TÂCHE À RÉALISER A -
Selon le texte sur les charrettes, à quel endroit s'est produit l'accident de Florent WUCHER en juin 1836 ?
TÂCHE À RÉALISER B -
Reproduisez fidèlement le passage du texte sur les charrettes qui va de « Moins drôle, les » jusqu'à « tibia en trois. ».

TEXTE FOURNI -
______________________________

Définition du Petit Robert : Charrette, nom fem. voiture à deux roues, à ridelles, servant à transporter des fardeaux. Pour commencer, voici quelques exemples de « charrettes » locales « D'junge konme es charrettel » ou dans la « KenderKütsch » familièrement landau d'enfant.
Moins drôle, les accidents de charrettes ! Expression alsacienne : « Er esch usem charretel' keit » (se dit d'une personne un peu dérangée, « tombée du landau » 😋).
Roue de charrette contre fémur
Juin 1836, Florent WUCHER, agriculteur de Valff, a eu un grave accident. Le malheur s'est produit près du pont de pierre, en haut du village. Florent marchait entre deux chevaux tirant une carriole chargée d'une cuve d'eau destinée à l'arrosage du tabac. Soudain, le cheval rua, projetant Florent à terre. En tombant sous la charrette, son pied gauche fut écrasé sous la roue. Son fémur fut brisé en six morceaux et son tibia en trois.

______________________________

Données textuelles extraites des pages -
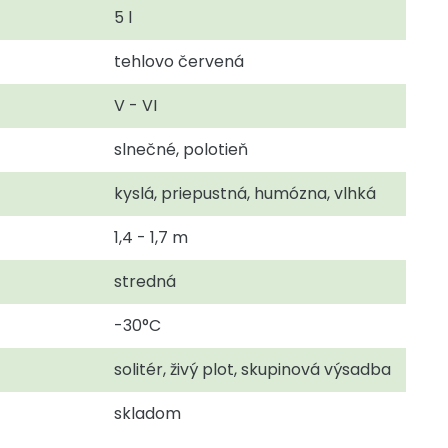
5 l
tehlovo červená
V - VI
slnečné, polotieň
kyslá, priepustná, humózna, vlhká
1,4 - 1,7 m
stredná
-30°C
solitér, živý plot, skupinová výsadba
skladom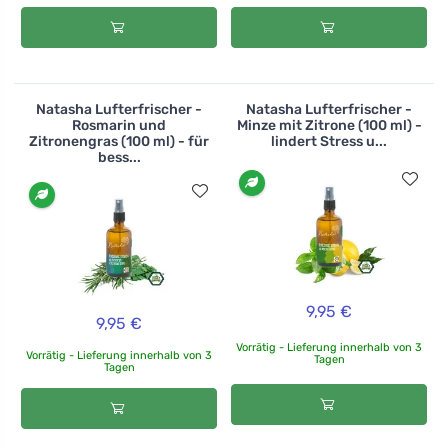
Natasha Lufterfrischer -
Natasha Lufterfrischer -
Rosmarin und
Minze mit Zitrone (100 ml) -
Zitronengras (100 ml) - für
lindert Stress u...
bess...
9,95 €
9,95 €
Vorrätig - Lieferung innerhalb von 3
Vorrätig - Lieferung innerhalb von 3
Tagen
Tagen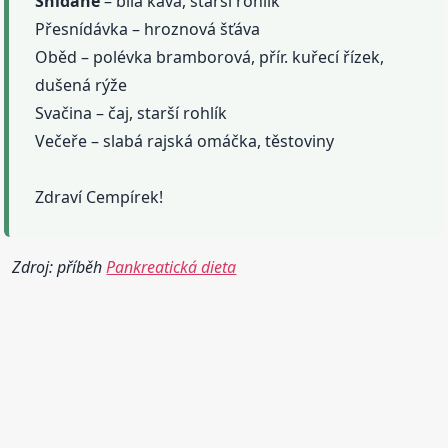
Snídaně
– bílá káva, starší rohlík
Přesnídávka – hroznová šťáva
Oběd – polévka bramborová, přír. kuřecí řízek,
dušená rýže
Svačina – čaj, starší rohlík
Večeře – slabá rajská omáčka, těstoviny
Zdraví Cempírek!
Zdroj: příběh
Pankreatická dieta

______________________________

RÉSULTAT ATTENDU A -
Près du pont de pierre, en haut du village de Valff.

RÉSULTAT ATTENDU B -
Moins drôle, les accidents de charrettes ! Expression alsacienne : « Er esch usem charretel' keit » (se dit d'une personne un peu dérangée, « tombée du landau » 😋).
Roue de charrette contre fémur
Juin 1836, Florent WUCHER, agriculteur de Valff, a eu un grave accident. Le malheur s'est produit près du pont de pierre, en haut du village. Florent marchait entre deux chevaux tirant une carriole chargée d'une cuve d'eau destinée à l'arrosage du tabac. Soudain, le cheval rua, projetant Florent à terre. En tombant sous la charrette, son pied gauche fut écrasé sous la roue. Son fémur fut brisé en six morceaux et son tibia en trois.